The German coalition government exploded last Wednesday, the same day that Donald Trump’s victory in the United States presidential elections was confirmed. Some were surprised by the news, others acted surprised: the viability of the so-called ‘traffic light coalition’ – made up of social democrats from the SPD, greens and liberals from the FDP – had already proven unsustainable since last September 1.
That day the eastern states of Saxony and Thuringia went to the polls. In the latter, the far-right Alternative for Germany (AfD) won the elections with a historic result. In the first region, AfD was tenths away from being the most voted force. It was the first victory in Germany of a far-right party – which in the case of AfD, borders on neo-Nazism – in a regional election since World War II.
The three ruling parties, which had achieved a parliamentary majority in the 2021 federal elections, obtained a paltry result in those regional elections: the SPD obtained results in single figures, the worst in its history in both states; The Greens only managed to enter the regional parliament of Saxony; while the FDP liberals were literally pulverized in the two states, without parliamentary representation in any of them.
It is no coincidence, therefore, that the FDP finally blew up – or “dynamited”, as several German media headlines – the Government led by Social Democratic Chancellor Olaf Scholz. The president of the liberal party and former Finance Minister, Christian Lindner, provoked the other two parties in the coalition with a budget offer for 2025 that was unaffordable for both the SPD and the Greens. The proposal to advance elections made to Scholz by Lindner last Wednesday night, during a meeting of the Executive that sought to put an end to the differences over those budgets, ended up blowing up an Executive that had been dysfunctional for weeks, to the view of everyone.
Lindner’s calculation seems to have been that a premature end to tripartite government and early elections could save his party from extra-parliamentarism. Currently, most polls place the FDP below 5% throughout Germany, the threshold that allows it to have representation in the Bundestag (Federal Parliament). It would not be the first time that the FDP has been left out of the Bundestag after being part of a coalition government.
And now what?
As of now, the roadmap is more or less clear. Germany is destined to hold early elections, we just need to know the date. After settling scores in public with Lindner in his press conference last Wednesday, Chancellor Scholz said that he would submit to a vote of confidence in the Bundestag on January 15. Scholz would need a parliamentary majority to be able to continue governing as a minority with the Greens until the legislature runs out in September of next year. That scenario is, simply, utopian.
The CDU-CSU union, the main opposition party, will not support this minority government. In fact, the conservatives have been asking for an electoral advance for weeks and the far-right AfD for months. Lindner’s FDP will do everything in its power to see Scholz fall as soon as possible. The post-communists of The Left and its split led by Sarah Wagenknecht will not support it either. As things stand, the current chancellor will only foreseeably have the votes of his party and the green bench, very far from a parliamentary majority.
The president, candidate for chancellor of the conservative CDU-CSU union and leader of the opposition, Friedrich Merz, has already said that he considers that date to be too late and has asked Scholz to bring it forward as much as possible.

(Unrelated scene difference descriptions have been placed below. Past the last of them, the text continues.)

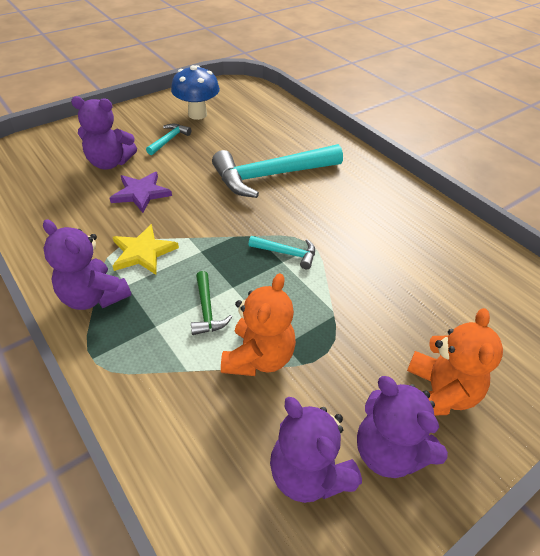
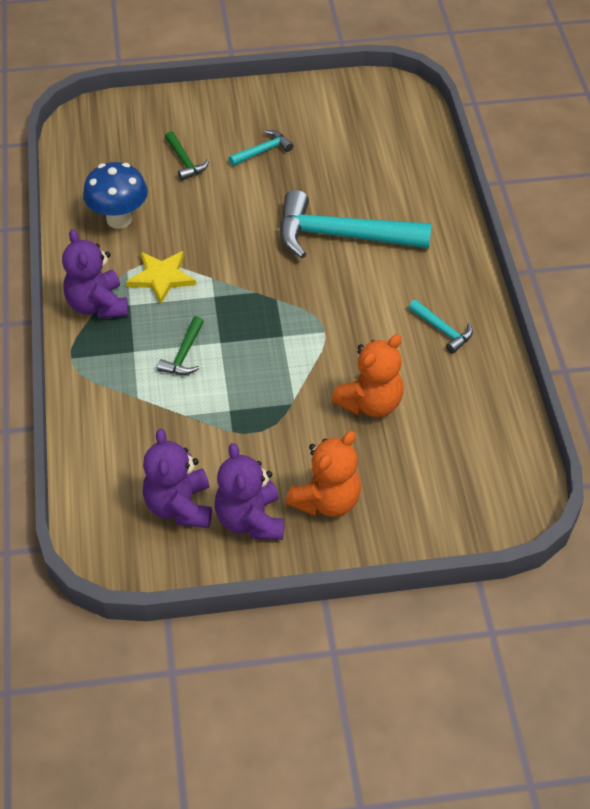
camera: 30 degrees right, 5 degrees up
(110, 163) = (185, 162): purple teddy bear -> green hammer
(141, 193) = (195, 211): purple star -> none
(197, 114) = (317, 123): blue mushroom -> blue mushroom (119, 219)
(259, 357) = (200, 411): orange teddy bear -> orange teddy bear (371, 403)
(287, 253) = (293, 329): turquoise hammer -> turquoise hammer (442, 330)

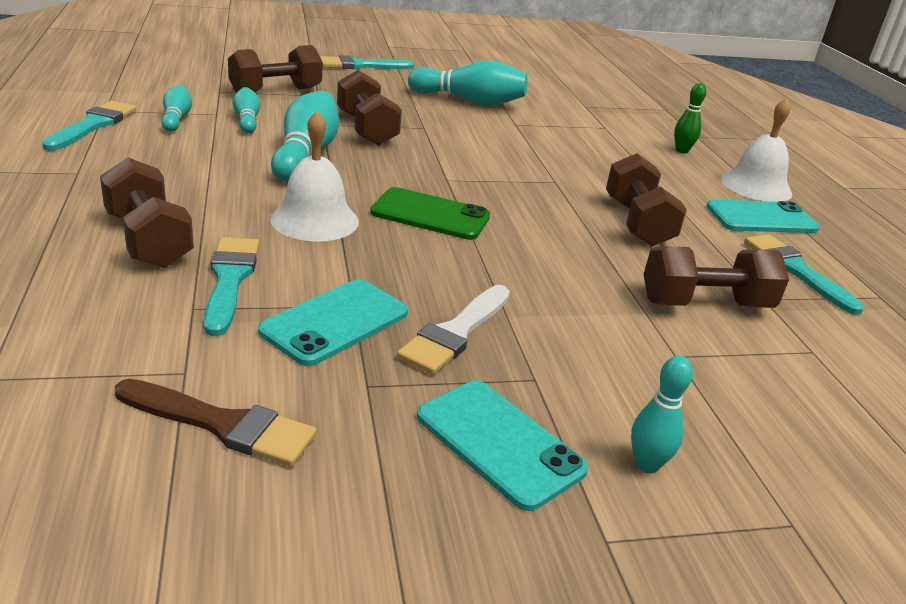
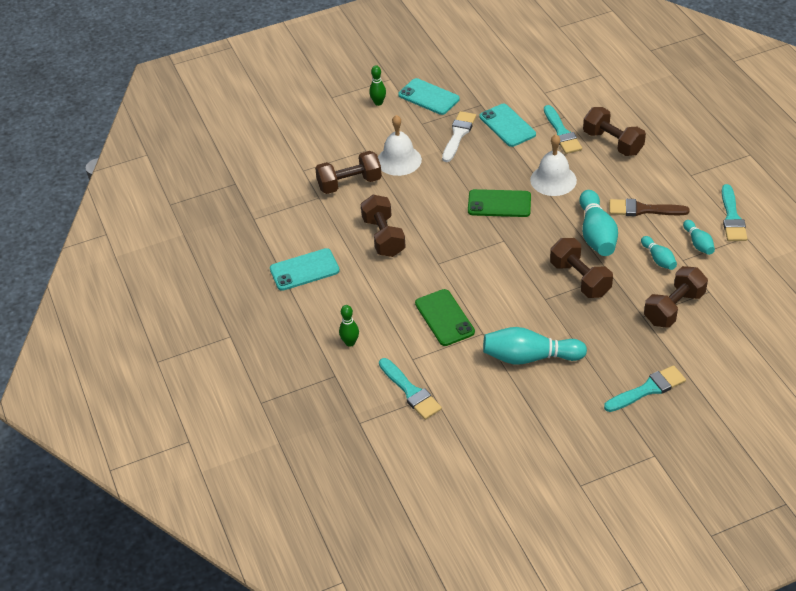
camera: 175 degrees right, 15 degrees up
(223, 425) = (518, 80): brown brush -> brown brush (643, 209)
(335, 322) = (507, 125): turquoise phone -> turquoise phone turned 60 degrees counterclockwise
(559, 142) = (444, 318): none -> green phone
(646, 465) = (378, 103): turquoise bowling pin -> green bowling pin
(756, 186) = (299, 310): white bell -> white bell (399, 160)
(795, 270) = (295, 225): turquoise brush -> turquoise brush (410, 391)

Merz wants to hold a vote of confidence next week and hold the elections on January 19. The elections would thus be held one day before Donald Trump’s presidential swearing-in in Washington.
The chancellor initially rejected Merz’s demand, but this Friday, during his participation in the European summit in Budapest, he showed himself open to renegotiating the date: “It would be good for the democratic factions to find an agreement on which laws to approve before for the year to end. That agreement could answer the question of when is the right time for the vote of confidence,” Scholz said.
The social democrat thus recognizes that his legitimacy to continue governing as a minority until the end of the legislature is scarce. The only thing left to know is when Scholz will lose that vote of confidence and when the early elections will be held. Following the dissolution of Parliament by the German president, Frank-Walter Steinmeier, elections must be called within three months.
The ‘Trump factor’
There are those in Berlin who wonder if Scholz’s government would have been blown up if Kamala Harris had won the elections on the other side of the Atlantic. Trump’s incontestable victory seems to have accelerated the implosion of the tripartite due to what is coming to Germany with a second Trump term: tariffs on German industry – already hit by the energy crisis after the cutoff of Russian gas supplies – , probable end of US military and economic aid to Ukraine and tightening of the trade war with China, a key trading partner for Germany.
In his public appearance on Wednesday, Scholz mentioned Trump’s arrival and the uncertainty it generates regarding the war in Ukraine and the security of Germany and Europe. The Social Democratic Chancellor said that these circumstances required the German Government to commit to greater public investment both in defense and to support national industry. All of this was unviable with the dogmatism of austerity in public spending defended by the FDP liberals and their Finance Minister, Christian Lindner.
Trump’s return has been a trigger for the internal negative dynamics that had been brewing within Germany for months. The historic result of the extreme right in the elections in Saxony and Thuringia was just a symptom of the political crisis that the European country is suffering. With the AfD in second place in all electoral projections, the outcome of this political crisis is today uncertain.